In our previous entry we discussed systemic conditions that can have a significant influence on a patient’s postoperative outcome.
Much like when planning surgery in a patient with uncontrolled diabetes or one who is immunocompromised, a good practitioner will educate their patients with active infectious disease. If a patient is currently on antibiotics or being followed for an infection, it is often best to give time for complete resolution of the infection before exposing the patient to the trauma of a surgery.
Patients will rarely volunteer the fact that they are being treated for an infection on their leg, not imagining that it could be relevant during an eye exam; therefore, a thorough review of systems must be performed in order to get the most complete medical history from a patient. Additionally, if a patient is known to have a history of methicillin-resistant Staphylococcus aureus infection, they will likely be put on an alternate prophylactic antibiotic, for example moxifloxacin rather than ofloxacin with the addition of Polytrim (polymyxin B and trimethoprim, Allergan).
If a patient is suffering an active ocular herpes zoster infection, an elective eye surgery should be postponed until 6 to 12 months after resolution, with at least 3 of these months medication-free, in an effort to prevent reactivation. One may even consider waiting 3 months before proceeding with cataract extraction on the non-affected side. For those with a history of herpes simplex ocular conditions, prophylactic acyclovir can be started 1 week prior to surgery and continued 3 to 4 weeks postoperatively.
Moving beyond systemic or infectious disease, a practitioner also needs to consider their patient’s physical ability to lie through a surgery. Even with a short surgery time of 5 to 10 minutes on an average cataract extraction case, several factors could result in a patient’s inability to get through the procedure. One example would be attempting surgery with only local anesthesia on patients with impaired mental ability such as severe dementia or patients with Down’s syndrome. For these patients, general anesthesia with its total sedation can make for a safer procedure. In such cases the capabilities of a hospital-based surgery is likely more appropriate than the local anesthesia performed in many ambulatory surgery centers.

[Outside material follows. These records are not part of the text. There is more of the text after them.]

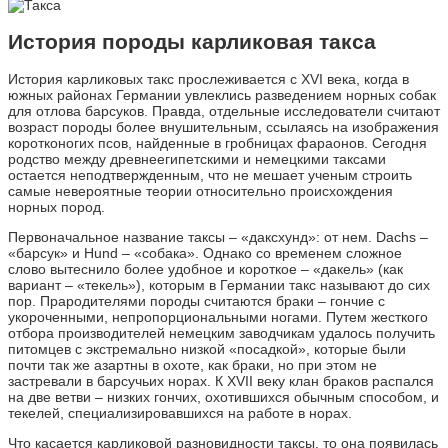
История породы карликовая такса
История карликовых такс прослеживается с XVI века, когда в
южных районах Германии увлеклись разведением норных собак
для отлова барсуков. Правда, отдельные исследователи считают
возраст породы более внушительным, ссылаясь на изображения
коротконогих псов, найденные в гробницах фараонов. Сегодня
родство между древнеегипетскими и немецкими таксами
остается неподтвержденным, что не мешает ученым строить
самые невероятные теории относительно происхождения
норных пород.
Первоначальное название таксы – «даксхунд»: от нем. Dachs –
«барсук» и Hund – «собака». Однако со временем сложное
слово вытеснило более удобное и короткое – «дакель» (как
вариант – «текель»), которым в Германии такс называют до сих
пор. Прародителями породы считаются браки – гончие с
укороченными, непропорциональными ногами. Путем жесткого
отбора производителей немецким заводчикам удалось получить
питомцев с экстремально низкой «посадкой», которые были
почти так же азартны в охоте, как браки, но при этом не
застревали в барсучьих норах. К XVII веку клан браков распался
на две ветви – низких гончих, охотившихся обычным способом, и
текелей, специализировавшихся на работе в норах.
Что касается карликовой разновидности таксы, то она появилась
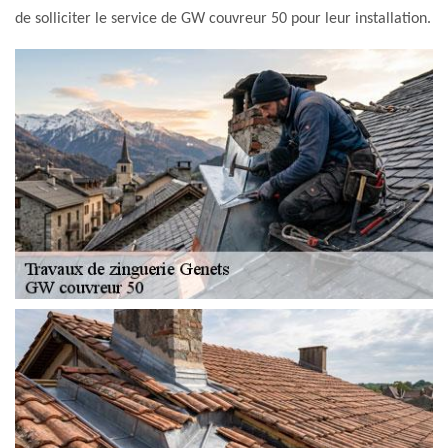
de solliciter le service de GW couvreur 50 pour leur installation.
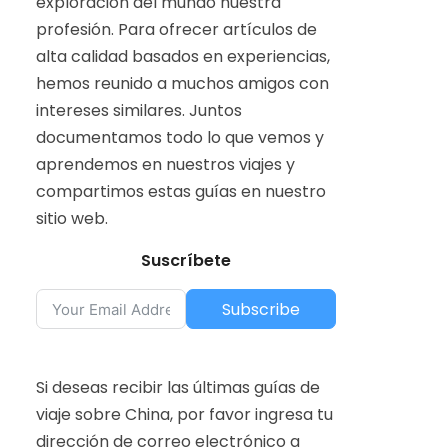
exploración del mundo nuestra
profesión. Para ofrecer artículos de
alta calidad basados en experiencias,
hemos reunido a muchos amigos con
intereses similares. Juntos
documentamos todo lo que vemos y
aprendemos en nuestros viajes y
compartimos estas guías en nuestro
sitio web.
Suscríbete
Subscribe
Si deseas recibir las últimas guías de
viaje sobre China, por favor ingresa tu
dirección de correo electrónico a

Other patients who may benefit from general anesthesia are those who may be unable to cooperate during surgery due to a severe head or body tremor or even very claustrophobic patients. Patients with back, neck or ambulatory issues can undergo a trial run with the surgical team to be sure a certain surgical set-up will be suitable for them prior to scheduling.
Medical chairs and equipment also have limitations of what they can safely accommodate. Even more importantly, a patient’s weight can obstruct a practitioner’s ability to provide care should the patient become nonresponsive. For this reason, patients are asked their weight prior to scheduling an outpatient surgery. In our clinic, those who are between 300 and 350 lbs. are individually assessed, and inpatient care is discussed. Again, this is a case-by-case basis, as certain morphologies, such as a very tall patient, may get approval from anesthesia or after a trial run in the surgical suite.
The eyeball is a small but complex organ, yet, as eye care providers our job does not stop there. Only when we consider the patient as a whole, taking such details as their systemic health, binocular or monocular status, immune status and physical abilities into account, are we able to provide the best care for them. In many ways, a thorough preoperative evaluation can spell the best success for your patients’ postoperative outcomes.